▸ **Task directions**: I'd like the entire listing output verbatim, apart from the pictures.

▸ **Dataset excerpts**:

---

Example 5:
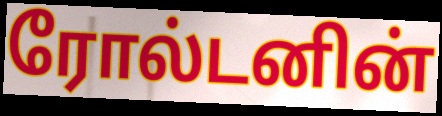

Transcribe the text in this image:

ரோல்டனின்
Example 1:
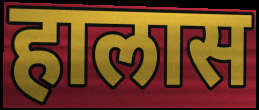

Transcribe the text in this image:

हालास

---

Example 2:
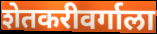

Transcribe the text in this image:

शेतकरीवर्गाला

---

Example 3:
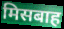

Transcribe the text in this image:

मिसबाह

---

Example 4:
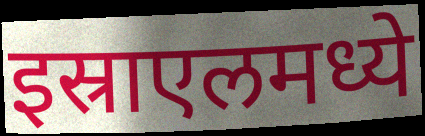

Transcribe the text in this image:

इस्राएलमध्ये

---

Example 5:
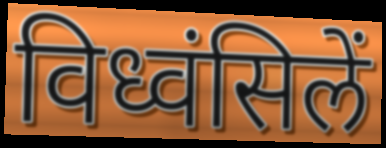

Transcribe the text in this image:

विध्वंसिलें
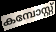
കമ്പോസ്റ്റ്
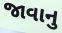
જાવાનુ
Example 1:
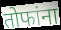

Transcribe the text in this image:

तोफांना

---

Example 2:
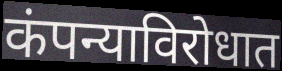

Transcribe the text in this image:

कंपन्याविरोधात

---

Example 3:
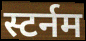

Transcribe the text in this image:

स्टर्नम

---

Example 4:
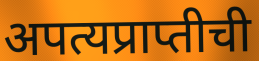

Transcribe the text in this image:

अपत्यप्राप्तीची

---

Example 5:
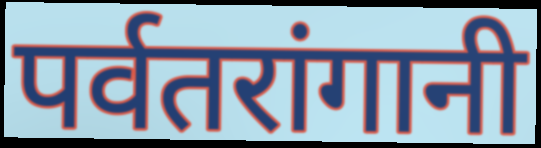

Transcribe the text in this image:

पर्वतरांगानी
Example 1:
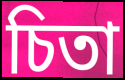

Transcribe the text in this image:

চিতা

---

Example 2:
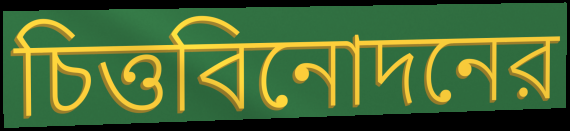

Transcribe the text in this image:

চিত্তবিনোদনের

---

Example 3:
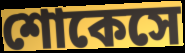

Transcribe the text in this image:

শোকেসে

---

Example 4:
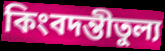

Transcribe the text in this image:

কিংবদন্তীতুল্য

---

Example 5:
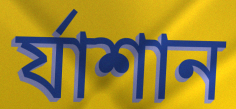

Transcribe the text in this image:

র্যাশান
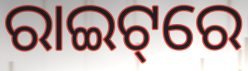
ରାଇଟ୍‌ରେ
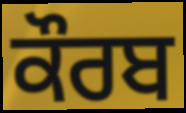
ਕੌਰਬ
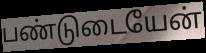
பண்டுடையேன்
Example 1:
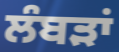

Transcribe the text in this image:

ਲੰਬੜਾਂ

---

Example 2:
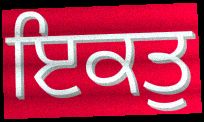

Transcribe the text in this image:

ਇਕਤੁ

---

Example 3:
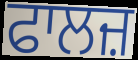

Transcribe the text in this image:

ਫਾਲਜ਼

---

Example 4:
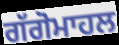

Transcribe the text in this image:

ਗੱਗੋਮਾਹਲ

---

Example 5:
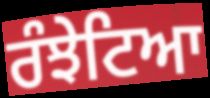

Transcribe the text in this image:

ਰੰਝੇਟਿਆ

▸ **Expected answer**:
---

Example 5:

Transcribe the text in this image:

ரோல்டனின்
Example 1:

Transcribe the text in this image:

हालास

---

Example 2:

Transcribe the text in this image:

शेतकरीवर्गाला

---

Example 3:

Transcribe the text in this image:

मिसबाह

---

Example 4:

Transcribe the text in this image:

इस्राएलमध्ये

---

Example 5:

Transcribe the text in this image:

विध्वंसिलें
കമ്പോസ്റ്റ്
જાવાનુ
Example 1:

Transcribe the text in this image:

तोफांना

---

Example 2:

Transcribe the text in this image:

कंपन्याविरोधात

---

Example 3:

Transcribe the text in this image:

स्टर्नम

---

Example 4:

Transcribe the text in this image:

अपत्यप्राप्तीची

---

Example 5:

Transcribe the text in this image:

पर्वतरांगानी
Example 1:

Transcribe the text in this image:

চিতা

---

Example 2:

Transcribe the text in this image:

চিত্তবিনোদনের

---

Example 3:

Transcribe the text in this image:

শোকেসে

---

Example 4:

Transcribe the text in this image:

কিংবদন্তীতুল্য

---

Example 5:

Transcribe the text in this image:

র্যাশান
ରାଇଟ୍‌ରେ
ਕੌਰਬ
பண்டுடையேன்
Example 1:

Transcribe the text in this image:

ਲੰਬੜਾਂ

---

Example 2:

Transcribe the text in this image:

ਇਕਤੁ

---

Example 3:

Transcribe the text in this image:

ਫਾਲਜ਼

---

Example 4:

Transcribe the text in this image:

ਗੱਗੋਮਾਹਲ

---

Example 5:

Transcribe the text in this image:

ਰੰਝੇਟਿਆ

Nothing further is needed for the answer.